DIRECTIVE: Update the records below by replacing "Transcribe the text in this image" with "Write out the word in this picture" everywhere it occurs, keeping everything else the same. Leave the pictures out of your answer.

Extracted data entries
+++
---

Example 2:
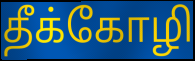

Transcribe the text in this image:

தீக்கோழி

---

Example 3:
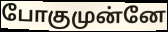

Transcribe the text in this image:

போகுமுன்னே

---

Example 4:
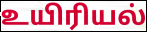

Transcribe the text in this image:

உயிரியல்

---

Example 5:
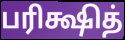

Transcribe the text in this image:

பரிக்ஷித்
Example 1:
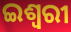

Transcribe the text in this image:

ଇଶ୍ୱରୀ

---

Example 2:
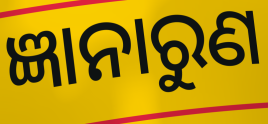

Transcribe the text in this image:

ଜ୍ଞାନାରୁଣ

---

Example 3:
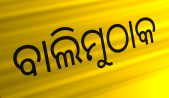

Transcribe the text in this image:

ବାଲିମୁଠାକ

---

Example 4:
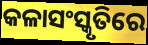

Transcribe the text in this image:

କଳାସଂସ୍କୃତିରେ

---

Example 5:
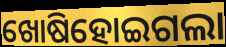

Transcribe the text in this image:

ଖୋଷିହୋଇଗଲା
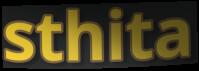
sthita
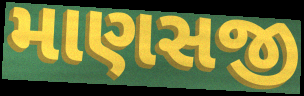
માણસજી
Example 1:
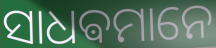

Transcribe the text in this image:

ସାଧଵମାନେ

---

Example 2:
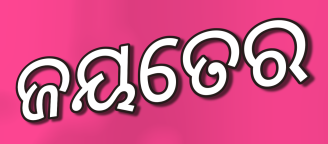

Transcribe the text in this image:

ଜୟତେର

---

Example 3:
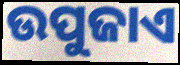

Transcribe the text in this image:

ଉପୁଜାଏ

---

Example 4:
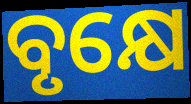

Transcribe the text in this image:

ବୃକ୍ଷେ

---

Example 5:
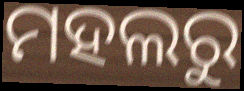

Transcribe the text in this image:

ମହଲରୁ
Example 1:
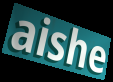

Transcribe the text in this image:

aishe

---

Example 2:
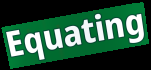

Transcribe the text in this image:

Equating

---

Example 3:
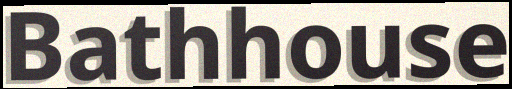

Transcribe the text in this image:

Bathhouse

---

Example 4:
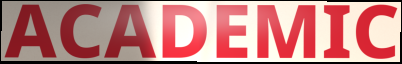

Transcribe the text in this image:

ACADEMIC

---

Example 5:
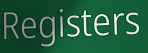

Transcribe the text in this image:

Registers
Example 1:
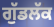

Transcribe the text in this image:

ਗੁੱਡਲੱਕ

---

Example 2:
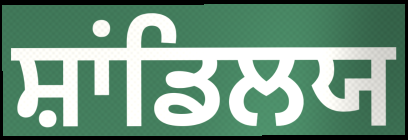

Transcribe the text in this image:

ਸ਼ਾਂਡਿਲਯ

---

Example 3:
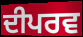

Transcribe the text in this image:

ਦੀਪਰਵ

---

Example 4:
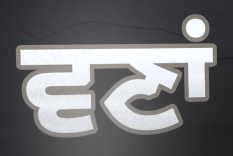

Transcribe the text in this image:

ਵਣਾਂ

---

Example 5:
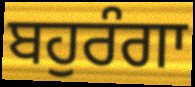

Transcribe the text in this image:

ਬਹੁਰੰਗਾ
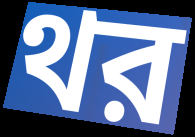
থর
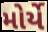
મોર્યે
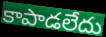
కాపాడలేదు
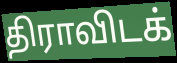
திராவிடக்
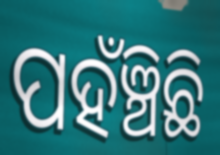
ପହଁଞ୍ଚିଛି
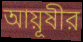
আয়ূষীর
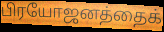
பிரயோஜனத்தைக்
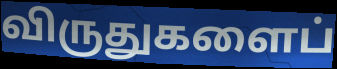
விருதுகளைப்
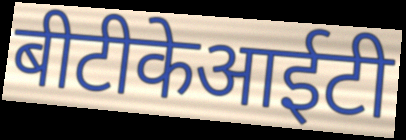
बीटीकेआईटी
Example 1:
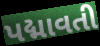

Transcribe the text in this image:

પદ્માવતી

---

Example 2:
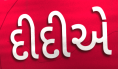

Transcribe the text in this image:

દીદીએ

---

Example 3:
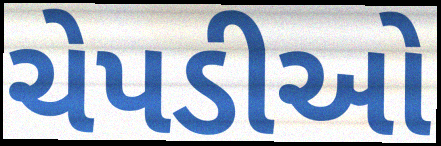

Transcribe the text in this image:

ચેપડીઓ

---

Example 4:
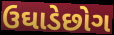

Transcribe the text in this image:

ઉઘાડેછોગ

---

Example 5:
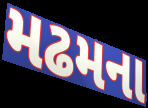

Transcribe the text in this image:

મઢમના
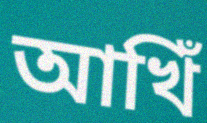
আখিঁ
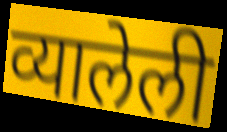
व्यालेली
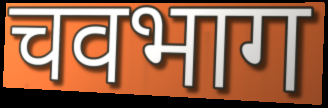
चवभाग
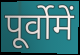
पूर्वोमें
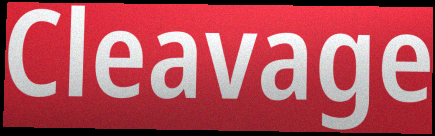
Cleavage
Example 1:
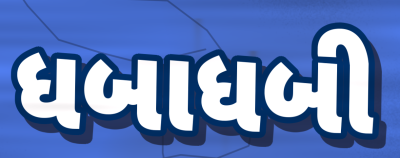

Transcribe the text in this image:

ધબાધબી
+++
SOLUTION FOR THIS EXERCISE:
---

Example 2:

Write out the word in this picture:

தீக்கோழி

---

Example 3:

Write out the word in this picture:

போகுமுன்னே

---

Example 4:

Write out the word in this picture:

உயிரியல்

---

Example 5:

Write out the word in this picture:

பரிக்ஷித்
Example 1:

Write out the word in this picture:

ଇଶ୍ୱରୀ

---

Example 2:

Write out the word in this picture:

ଜ୍ଞାନାରୁଣ

---

Example 3:

Write out the word in this picture:

ବାଲିମୁଠାକ

---

Example 4:

Write out the word in this picture:

କଳାସଂସ୍କୃତିରେ

---

Example 5:

Write out the word in this picture:

ଖୋଷିହୋଇଗଲା
sthita
માણસજી
Example 1:

Write out the word in this picture:

ସାଧଵମାନେ

---

Example 2:

Write out the word in this picture:

ଜୟତେର

---

Example 3:

Write out the word in this picture:

ଉପୁଜାଏ

---

Example 4:

Write out the word in this picture:

ବୃକ୍ଷେ

---

Example 5:

Write out the word in this picture:

ମହଲରୁ
Example 1:

Write out the word in this picture:

aishe

---

Example 2:

Write out the word in this picture:

Equating

---

Example 3:

Write out the word in this picture:

Bathhouse

---

Example 4:

Write out the word in this picture:

ACADEMIC

---

Example 5:

Write out the word in this picture:

Registers
Example 1:

Write out the word in this picture:

ਗੁੱਡਲੱਕ

---

Example 2:

Write out the word in this picture:

ਸ਼ਾਂਡਿਲਯ

---

Example 3:

Write out the word in this picture:

ਦੀਪਰਵ

---

Example 4:

Write out the word in this picture:

ਵਣਾਂ

---

Example 5:

Write out the word in this picture:

ਬਹੁਰੰਗਾ
থর
મોર્યે
కాపాడలేదు
திராவிடக்
ପହଁଞ୍ଚିଛି
আয়ূষীর
பிரயோஜனத்தைக்
விருதுகளைப்
बीटीकेआईटी
Example 1:

Write out the word in this picture:

પદ્માવતી

---

Example 2:

Write out the word in this picture:

દીદીએ

---

Example 3:

Write out the word in this picture:

ચેપડીઓ

---

Example 4:

Write out the word in this picture:

ઉઘાડેછોગ

---

Example 5:

Write out the word in this picture:

મઢમના
আখিঁ
व्यालेली
चवभाग
पूर्वोमें
Cleavage
Example 1:

Write out the word in this picture:

ધબાધબી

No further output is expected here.